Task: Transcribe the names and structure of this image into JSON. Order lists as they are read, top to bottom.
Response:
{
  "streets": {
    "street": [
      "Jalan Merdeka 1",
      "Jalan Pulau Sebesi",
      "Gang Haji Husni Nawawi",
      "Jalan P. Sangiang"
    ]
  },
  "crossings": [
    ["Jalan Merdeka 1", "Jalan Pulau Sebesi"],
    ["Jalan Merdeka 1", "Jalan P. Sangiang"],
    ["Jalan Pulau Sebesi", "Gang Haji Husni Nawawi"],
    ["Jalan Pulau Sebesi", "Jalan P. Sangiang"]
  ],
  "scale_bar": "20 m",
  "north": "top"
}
# # # #
▶ **Assigned task**
Reproduce the data exactly, omitting nothing.

▶ **Response to this exercise**
Task: Transcribe the names and structure of this image into JSON. Order lists as they are read, top to bottom.
Response:
{
  "streets": {
    "street": [
      "Jalan Merdeka 1",
      "Jalan Pulau Sebesi",
      "Gang Haji Husni Nawawi",
      "Jalan P. Sangiang"
    ]
  },
  "crossings": [
    ["Jalan Merdeka 1", "Jalan Pulau Sebesi"],
    ["Jalan Merdeka 1", "Jalan P. Sangiang"],
    ["Jalan Pulau Sebesi", "Gang Haji Husni Nawawi"],
    ["Jalan Pulau Sebesi", "Jalan P. Sangiang"]
  ],
  "scale_bar": "20 m",
  "north": "top"
}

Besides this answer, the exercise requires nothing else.